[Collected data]
↓

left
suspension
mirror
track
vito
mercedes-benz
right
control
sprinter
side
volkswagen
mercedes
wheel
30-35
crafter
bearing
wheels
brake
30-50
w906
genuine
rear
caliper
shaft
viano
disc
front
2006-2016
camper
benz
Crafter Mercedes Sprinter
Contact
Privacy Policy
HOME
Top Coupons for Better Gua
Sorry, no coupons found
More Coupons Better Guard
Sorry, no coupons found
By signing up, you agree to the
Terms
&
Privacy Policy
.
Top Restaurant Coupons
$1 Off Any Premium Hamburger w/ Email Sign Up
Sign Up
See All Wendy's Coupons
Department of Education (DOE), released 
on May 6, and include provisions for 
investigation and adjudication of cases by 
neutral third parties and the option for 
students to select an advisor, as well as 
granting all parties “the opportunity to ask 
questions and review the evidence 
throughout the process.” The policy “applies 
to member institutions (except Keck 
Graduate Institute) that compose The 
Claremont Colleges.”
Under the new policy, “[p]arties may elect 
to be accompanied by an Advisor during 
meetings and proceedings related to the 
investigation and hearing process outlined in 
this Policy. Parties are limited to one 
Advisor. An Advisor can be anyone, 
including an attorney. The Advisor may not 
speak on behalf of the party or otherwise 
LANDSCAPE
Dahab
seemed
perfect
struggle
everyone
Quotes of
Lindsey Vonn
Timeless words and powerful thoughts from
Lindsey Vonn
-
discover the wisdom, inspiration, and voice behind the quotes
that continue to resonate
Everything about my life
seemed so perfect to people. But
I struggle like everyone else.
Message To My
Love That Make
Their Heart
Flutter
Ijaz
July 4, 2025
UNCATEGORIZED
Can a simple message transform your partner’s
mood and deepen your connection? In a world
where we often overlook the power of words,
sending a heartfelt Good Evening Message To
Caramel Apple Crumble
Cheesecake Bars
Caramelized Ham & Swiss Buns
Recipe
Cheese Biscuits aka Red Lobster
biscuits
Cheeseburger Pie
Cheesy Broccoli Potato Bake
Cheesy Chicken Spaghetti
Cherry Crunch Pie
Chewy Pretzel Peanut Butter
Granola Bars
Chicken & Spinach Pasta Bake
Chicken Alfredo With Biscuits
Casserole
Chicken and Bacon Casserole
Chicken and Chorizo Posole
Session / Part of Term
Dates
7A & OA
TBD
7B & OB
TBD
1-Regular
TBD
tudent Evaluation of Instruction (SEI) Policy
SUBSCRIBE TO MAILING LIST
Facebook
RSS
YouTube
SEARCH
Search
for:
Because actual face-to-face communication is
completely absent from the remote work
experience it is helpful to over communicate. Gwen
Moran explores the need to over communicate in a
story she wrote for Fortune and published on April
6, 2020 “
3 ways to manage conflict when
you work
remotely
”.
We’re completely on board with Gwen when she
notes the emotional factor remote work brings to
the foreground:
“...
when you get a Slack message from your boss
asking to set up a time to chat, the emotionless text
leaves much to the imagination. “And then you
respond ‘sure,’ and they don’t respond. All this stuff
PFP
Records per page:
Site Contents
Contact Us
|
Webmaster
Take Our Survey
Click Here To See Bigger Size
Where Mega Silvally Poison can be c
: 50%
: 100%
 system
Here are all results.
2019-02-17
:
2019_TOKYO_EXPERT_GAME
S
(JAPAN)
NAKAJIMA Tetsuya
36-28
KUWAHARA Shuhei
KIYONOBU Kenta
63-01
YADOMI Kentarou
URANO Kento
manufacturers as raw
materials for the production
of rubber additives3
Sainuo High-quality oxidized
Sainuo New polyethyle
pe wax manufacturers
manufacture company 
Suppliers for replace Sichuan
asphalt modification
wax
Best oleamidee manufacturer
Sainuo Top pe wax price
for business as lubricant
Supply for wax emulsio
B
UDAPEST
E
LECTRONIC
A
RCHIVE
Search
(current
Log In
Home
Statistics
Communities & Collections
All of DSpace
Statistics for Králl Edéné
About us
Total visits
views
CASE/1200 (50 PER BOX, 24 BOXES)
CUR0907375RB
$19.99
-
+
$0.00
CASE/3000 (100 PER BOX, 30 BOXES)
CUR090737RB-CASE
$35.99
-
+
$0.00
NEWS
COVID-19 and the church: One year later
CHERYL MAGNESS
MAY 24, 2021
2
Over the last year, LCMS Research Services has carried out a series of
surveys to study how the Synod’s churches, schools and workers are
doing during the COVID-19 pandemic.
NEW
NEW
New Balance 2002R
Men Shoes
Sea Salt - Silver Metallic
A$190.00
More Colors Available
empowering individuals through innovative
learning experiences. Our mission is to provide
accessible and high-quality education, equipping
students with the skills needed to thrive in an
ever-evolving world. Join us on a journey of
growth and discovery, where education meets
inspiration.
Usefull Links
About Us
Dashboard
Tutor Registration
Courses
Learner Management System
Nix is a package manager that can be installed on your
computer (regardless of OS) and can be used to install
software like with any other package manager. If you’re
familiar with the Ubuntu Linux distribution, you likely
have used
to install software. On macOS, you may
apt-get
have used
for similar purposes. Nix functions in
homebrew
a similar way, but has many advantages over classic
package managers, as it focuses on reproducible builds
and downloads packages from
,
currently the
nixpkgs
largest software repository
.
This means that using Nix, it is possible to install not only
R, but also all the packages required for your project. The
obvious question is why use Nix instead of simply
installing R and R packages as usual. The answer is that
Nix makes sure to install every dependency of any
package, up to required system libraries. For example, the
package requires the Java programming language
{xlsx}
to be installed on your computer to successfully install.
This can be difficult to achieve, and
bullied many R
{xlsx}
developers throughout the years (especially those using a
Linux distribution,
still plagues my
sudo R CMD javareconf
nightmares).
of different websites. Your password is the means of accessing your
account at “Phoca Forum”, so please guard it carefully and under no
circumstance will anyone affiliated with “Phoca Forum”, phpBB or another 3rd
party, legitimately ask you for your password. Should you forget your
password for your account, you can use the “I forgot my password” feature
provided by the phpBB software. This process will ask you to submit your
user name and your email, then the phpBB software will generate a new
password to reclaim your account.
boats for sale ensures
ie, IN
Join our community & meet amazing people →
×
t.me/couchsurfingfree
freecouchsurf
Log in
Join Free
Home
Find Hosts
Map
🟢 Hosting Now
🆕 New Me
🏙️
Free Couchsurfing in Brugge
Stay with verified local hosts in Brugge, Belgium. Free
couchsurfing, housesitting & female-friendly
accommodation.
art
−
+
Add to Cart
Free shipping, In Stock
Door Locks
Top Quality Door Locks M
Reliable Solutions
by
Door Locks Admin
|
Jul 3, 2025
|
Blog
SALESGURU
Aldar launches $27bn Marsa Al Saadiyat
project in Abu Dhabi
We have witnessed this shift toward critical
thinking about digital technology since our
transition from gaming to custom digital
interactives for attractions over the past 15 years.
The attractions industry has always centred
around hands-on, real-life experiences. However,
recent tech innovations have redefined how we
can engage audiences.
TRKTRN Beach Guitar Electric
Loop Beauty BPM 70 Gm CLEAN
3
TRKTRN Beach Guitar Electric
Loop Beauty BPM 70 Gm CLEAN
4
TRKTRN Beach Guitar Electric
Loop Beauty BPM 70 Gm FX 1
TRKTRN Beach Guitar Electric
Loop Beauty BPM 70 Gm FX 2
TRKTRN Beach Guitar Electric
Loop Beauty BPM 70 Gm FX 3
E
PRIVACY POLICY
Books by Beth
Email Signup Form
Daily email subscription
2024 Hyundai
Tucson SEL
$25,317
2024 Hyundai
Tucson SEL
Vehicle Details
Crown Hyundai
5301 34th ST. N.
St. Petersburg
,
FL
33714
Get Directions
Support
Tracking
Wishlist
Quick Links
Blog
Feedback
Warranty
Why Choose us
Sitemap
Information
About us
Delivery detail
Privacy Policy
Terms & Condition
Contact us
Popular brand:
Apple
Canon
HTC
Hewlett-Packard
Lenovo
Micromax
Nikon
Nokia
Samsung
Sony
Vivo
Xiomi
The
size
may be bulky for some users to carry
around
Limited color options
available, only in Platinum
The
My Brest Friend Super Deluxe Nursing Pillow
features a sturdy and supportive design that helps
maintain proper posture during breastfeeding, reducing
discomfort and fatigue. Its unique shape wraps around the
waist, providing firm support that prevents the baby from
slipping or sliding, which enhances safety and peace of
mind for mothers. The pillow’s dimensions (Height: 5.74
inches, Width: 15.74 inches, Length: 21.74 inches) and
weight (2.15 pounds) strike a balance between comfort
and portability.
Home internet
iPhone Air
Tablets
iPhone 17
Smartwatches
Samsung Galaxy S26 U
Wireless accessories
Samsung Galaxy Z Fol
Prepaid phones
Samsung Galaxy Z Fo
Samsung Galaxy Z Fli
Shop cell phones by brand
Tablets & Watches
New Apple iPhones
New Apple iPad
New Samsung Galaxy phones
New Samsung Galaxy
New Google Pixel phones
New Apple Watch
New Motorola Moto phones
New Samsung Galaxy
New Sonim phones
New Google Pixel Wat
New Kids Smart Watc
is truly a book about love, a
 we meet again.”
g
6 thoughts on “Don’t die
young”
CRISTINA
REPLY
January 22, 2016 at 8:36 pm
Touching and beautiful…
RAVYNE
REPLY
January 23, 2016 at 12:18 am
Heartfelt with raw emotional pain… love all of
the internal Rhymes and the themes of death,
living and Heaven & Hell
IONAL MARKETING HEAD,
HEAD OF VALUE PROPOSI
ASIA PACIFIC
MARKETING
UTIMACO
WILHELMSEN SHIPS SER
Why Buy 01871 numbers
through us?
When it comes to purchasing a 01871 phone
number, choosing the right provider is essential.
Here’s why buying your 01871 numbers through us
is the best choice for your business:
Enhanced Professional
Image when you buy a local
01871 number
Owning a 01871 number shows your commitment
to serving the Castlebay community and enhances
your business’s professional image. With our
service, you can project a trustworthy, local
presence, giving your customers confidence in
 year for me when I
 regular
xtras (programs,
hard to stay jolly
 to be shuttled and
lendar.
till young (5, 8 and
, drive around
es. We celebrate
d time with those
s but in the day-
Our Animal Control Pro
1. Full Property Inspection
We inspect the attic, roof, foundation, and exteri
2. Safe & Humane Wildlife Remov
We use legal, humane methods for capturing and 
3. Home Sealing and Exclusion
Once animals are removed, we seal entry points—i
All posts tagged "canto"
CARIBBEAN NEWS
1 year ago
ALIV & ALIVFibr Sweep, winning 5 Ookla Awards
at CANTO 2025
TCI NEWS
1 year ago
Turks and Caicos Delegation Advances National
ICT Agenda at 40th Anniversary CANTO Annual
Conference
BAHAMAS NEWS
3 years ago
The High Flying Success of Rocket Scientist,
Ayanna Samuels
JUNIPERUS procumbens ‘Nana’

↑

[What you should do] In the entries above, count each line containing the word "community" and reply with only the count.

[Result of this exercise] 2